Transcribed page contents:
--*--
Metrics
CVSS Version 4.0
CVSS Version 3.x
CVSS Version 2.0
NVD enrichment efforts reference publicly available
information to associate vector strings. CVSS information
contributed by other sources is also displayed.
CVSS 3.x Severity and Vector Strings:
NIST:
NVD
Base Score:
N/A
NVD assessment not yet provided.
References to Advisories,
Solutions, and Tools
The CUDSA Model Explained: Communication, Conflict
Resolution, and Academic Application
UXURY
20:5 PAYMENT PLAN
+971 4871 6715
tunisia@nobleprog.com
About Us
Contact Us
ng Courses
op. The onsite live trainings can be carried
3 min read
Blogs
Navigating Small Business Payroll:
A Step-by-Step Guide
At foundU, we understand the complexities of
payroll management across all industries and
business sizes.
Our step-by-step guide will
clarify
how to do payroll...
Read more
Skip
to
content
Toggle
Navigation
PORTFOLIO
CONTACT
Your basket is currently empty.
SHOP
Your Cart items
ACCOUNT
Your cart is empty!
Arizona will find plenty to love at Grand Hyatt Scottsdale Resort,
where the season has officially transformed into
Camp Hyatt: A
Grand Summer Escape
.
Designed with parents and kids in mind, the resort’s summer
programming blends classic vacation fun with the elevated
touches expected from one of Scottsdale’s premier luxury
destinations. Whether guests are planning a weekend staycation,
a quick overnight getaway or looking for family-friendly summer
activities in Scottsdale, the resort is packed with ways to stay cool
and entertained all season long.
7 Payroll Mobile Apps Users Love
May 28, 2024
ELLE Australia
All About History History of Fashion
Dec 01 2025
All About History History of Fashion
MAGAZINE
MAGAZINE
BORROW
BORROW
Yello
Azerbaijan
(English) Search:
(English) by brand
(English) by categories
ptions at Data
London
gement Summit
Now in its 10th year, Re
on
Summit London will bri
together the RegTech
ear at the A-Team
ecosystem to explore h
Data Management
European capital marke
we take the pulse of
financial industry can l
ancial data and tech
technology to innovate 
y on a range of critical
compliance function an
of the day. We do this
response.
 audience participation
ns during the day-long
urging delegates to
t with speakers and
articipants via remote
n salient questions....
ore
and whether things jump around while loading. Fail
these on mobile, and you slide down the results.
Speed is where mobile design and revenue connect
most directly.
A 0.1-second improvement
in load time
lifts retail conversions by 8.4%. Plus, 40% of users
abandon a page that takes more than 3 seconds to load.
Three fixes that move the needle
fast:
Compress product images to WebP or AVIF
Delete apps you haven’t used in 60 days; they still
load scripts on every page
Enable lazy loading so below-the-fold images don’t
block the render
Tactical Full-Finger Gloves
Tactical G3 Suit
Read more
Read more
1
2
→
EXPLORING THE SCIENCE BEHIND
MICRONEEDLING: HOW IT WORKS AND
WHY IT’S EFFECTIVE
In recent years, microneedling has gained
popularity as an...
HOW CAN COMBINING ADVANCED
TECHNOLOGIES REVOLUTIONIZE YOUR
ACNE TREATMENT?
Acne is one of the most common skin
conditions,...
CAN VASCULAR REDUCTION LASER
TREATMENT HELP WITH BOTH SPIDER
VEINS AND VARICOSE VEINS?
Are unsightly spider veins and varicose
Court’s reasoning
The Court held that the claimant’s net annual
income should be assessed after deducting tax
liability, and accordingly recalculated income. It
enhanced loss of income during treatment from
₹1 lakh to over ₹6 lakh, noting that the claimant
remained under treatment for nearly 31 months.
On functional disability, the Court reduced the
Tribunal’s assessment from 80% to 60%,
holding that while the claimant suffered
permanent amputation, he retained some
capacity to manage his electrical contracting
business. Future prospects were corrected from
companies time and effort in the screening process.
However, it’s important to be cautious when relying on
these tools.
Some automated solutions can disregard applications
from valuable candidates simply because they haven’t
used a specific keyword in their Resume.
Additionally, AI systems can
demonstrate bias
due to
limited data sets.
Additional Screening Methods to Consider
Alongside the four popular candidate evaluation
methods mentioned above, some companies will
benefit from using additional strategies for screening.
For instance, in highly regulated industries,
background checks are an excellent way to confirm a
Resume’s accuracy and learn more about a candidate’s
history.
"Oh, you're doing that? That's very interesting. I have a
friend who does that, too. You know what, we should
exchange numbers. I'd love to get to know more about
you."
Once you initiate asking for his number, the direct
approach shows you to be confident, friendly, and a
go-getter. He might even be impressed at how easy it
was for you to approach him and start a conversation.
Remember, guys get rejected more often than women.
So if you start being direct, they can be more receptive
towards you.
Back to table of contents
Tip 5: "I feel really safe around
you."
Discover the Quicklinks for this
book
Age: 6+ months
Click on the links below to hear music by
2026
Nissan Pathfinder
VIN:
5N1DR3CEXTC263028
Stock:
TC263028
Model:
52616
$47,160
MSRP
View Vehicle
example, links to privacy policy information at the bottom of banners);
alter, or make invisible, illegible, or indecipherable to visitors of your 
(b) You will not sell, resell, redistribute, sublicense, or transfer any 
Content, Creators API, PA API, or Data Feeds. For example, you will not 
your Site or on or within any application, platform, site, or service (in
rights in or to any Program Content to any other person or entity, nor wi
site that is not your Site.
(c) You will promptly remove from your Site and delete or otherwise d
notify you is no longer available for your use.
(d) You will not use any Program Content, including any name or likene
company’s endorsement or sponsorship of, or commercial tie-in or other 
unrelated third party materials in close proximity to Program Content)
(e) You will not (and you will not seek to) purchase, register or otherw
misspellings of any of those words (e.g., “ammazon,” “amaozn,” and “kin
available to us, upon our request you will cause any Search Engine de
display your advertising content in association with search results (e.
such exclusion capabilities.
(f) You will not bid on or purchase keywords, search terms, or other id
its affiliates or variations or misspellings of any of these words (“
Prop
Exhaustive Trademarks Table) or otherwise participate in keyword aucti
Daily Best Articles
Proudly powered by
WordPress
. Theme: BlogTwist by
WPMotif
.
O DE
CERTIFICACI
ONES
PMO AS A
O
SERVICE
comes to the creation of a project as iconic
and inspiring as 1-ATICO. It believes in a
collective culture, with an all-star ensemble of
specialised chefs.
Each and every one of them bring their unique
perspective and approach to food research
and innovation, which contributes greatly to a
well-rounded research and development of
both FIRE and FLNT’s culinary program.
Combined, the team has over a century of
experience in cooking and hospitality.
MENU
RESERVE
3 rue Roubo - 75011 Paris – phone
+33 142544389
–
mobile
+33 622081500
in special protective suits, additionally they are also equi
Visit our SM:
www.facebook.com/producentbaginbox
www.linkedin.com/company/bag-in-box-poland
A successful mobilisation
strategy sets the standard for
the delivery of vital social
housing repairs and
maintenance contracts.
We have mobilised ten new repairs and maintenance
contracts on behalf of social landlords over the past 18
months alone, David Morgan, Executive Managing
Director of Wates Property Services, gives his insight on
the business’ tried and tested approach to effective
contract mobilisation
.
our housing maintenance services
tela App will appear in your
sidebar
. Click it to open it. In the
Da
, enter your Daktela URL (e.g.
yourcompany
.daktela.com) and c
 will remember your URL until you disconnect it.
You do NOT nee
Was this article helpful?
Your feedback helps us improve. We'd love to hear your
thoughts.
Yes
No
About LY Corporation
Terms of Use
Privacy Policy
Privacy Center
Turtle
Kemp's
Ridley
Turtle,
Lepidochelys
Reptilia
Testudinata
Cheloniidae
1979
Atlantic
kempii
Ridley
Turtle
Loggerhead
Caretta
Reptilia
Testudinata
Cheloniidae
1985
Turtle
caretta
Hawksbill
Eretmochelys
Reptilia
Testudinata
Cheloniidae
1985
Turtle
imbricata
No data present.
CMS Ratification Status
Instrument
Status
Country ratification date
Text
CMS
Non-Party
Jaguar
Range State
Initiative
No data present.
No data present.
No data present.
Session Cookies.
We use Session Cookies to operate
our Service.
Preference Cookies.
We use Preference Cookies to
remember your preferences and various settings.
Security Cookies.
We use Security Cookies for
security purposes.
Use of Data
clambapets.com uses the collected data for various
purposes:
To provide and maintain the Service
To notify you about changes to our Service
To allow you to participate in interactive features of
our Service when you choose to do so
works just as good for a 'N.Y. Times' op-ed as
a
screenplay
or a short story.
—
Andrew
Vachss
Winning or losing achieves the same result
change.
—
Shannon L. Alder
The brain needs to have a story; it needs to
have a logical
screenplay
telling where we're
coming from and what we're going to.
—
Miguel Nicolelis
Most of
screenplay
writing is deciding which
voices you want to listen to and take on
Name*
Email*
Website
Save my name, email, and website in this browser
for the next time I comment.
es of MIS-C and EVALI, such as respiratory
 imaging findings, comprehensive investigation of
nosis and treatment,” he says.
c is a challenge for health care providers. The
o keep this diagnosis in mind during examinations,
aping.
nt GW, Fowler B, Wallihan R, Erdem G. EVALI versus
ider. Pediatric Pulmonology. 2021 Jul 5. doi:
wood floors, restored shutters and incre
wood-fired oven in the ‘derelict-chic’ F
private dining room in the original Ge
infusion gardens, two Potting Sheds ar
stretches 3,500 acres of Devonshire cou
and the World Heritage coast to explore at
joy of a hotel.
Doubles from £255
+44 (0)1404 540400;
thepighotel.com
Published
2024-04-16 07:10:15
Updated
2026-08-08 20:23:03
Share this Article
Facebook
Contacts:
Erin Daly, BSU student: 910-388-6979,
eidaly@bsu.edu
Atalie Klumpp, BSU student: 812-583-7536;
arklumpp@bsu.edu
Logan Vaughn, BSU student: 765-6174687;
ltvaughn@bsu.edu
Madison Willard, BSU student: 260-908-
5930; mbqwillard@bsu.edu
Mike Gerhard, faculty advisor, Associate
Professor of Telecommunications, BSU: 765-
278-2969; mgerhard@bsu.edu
--*--
# [THE PROBLEM]
Print every line of the records from the first line through the line containing "Solutions, and Tools", including both.

# [TASK RESULT]
Metrics
CVSS Version 4.0
CVSS Version 3.x
CVSS Version 2.0
NVD enrichment efforts reference publicly available
information to associate vector strings. CVSS information
contributed by other sources is also displayed.
CVSS 3.x Severity and Vector Strings:
NIST:
NVD
Base Score:
N/A
NVD assessment not yet provided.
References to Advisories,
Solutions, and Tools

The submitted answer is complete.